*** Exercise data ***

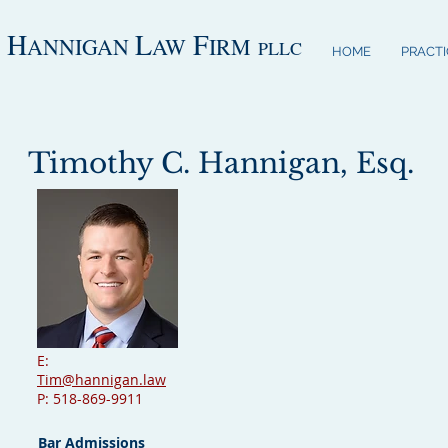
H
L
F
ANNIGAN
AW
IRM
PLLC
HOME
PRACTI
Timothy C. Hannigan, Esq.
E:
Tim@hannigan.law
P: 518-869-9911
Bar Admissions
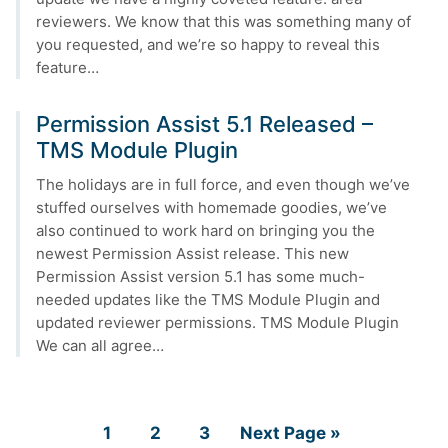
reviewers. We know that this was something many of
you requested, and we’re so happy to reveal this
feature…
Permission Assist 5.1 Released –
TMS Module Plugin
The holidays are in full force, and even though we’ve
stuffed ourselves with homemade goodies, we’ve
also continued to work hard on bringing you the
newest Permission Assist release. This new
Permission Assist version 5.1 has some much-
needed updates like the TMS Module Plugin and
updated reviewer permissions. TMS Module Plugin
We can all agree…
Page
Page
Page
Go
1
2
3
Next Page »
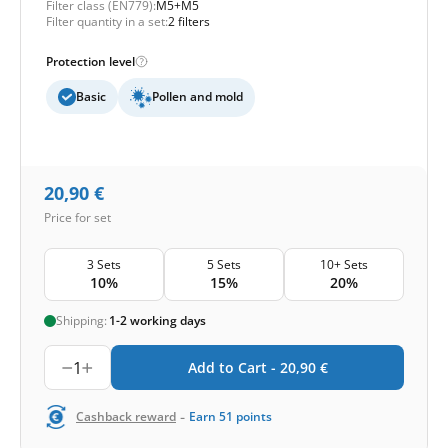
Filter class (EN779):
M5+M5
Filter quantity in a set:
2 filters
Protection level
Basic
Pollen and mold
20,90
€
Price for set
3 Sets
5 Sets
10+ Sets
10%
15%
20%
Shipping:
1-2 working days
1
Add to Cart -
20,90
€
-
Cashback reward
Earn
51
points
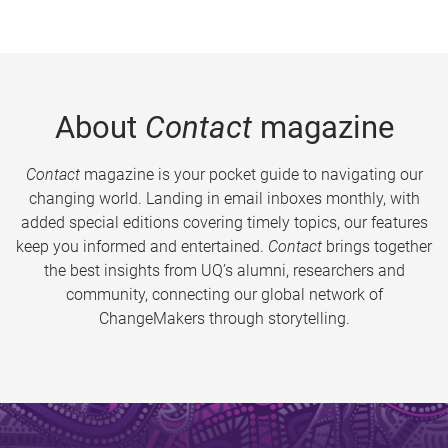
About
Contact
magazine
Contact
magazine is your pocket guide to navigating our
changing world. Landing in email inboxes monthly, with
added special editions covering timely topics, our features
keep you informed and entertained.
Contact
brings together
the best insights from UQ’s alumni, researchers and
community, connecting our global network of
ChangeMakers through storytelling.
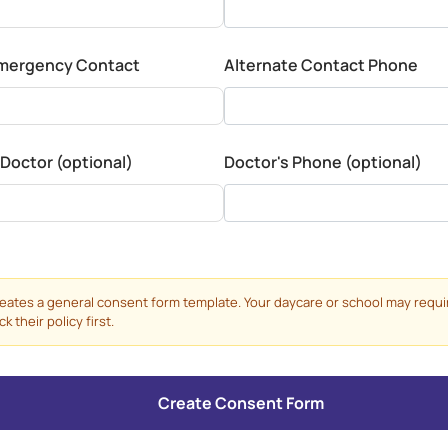
Emergency Contact
Alternate Contact Phone
 Doctor (optional)
Doctor's Phone (optional)
reates a general consent form template. Your daycare or school may requi
 their policy first.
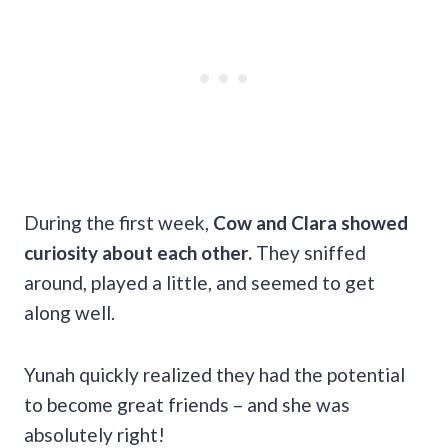
During the first week,
Cow and Clara showed
curiosity about each other.
They sniffed
around, played a little, and seemed to get
along well.
Yunah quickly realized they had the potential
to become great friends – and she was
absolutely right!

*** End of Exercise data ***

● Instructions to follow: Reproduce the text of the records above, swapping "Permission Assist" for "Access Helper" wherever it occurs and changing nothing else. Leave the pictures out.

● Reply to the task:
H
L
F
ANNIGAN
AW
IRM
PLLC
HOME
PRACTI
Timothy C. Hannigan, Esq.
E:
Tim@hannigan.law
P: 518-869-9911
Bar Admissions
reviewers. We know that this was something many of
you requested, and we’re so happy to reveal this
feature…
Access Helper 5.1 Released –
TMS Module Plugin
The holidays are in full force, and even though we’ve
stuffed ourselves with homemade goodies, we’ve
also continued to work hard on bringing you the
newest Access Helper release. This new
Access Helper version 5.1 has some much-
needed updates like the TMS Module Plugin and
updated reviewer permissions. TMS Module Plugin
We can all agree…
Page
Page
Page
Go
1
2
3
Next Page »
Filter class (EN779):
M5+M5
Filter quantity in a set:
2 filters
Protection level
Basic
Pollen and mold
20,90
€
Price for set
3 Sets
5 Sets
10+ Sets
10%
15%
20%
Shipping:
1-2 working days
1
Add to Cart -
20,90
€
-
Cashback reward
Earn
51
points
About
Contact
magazine
Contact
magazine is your pocket guide to navigating our
changing world. Landing in email inboxes monthly, with
added special editions covering timely topics, our features
keep you informed and entertained.
Contact
brings together
the best insights from UQ’s alumni, researchers and
community, connecting our global network of
ChangeMakers through storytelling.
Emergency Contact
Alternate Contact Phone
 Doctor (optional)
Doctor's Phone (optional)
reates a general consent form template. Your daycare or school may requi
 their policy first.
During the first week,
Cow and Clara showed
curiosity about each other.
They sniffed
around, played a little, and seemed to get
along well.
Yunah quickly realized they had the potential
to become great friends – and she was
absolutely right!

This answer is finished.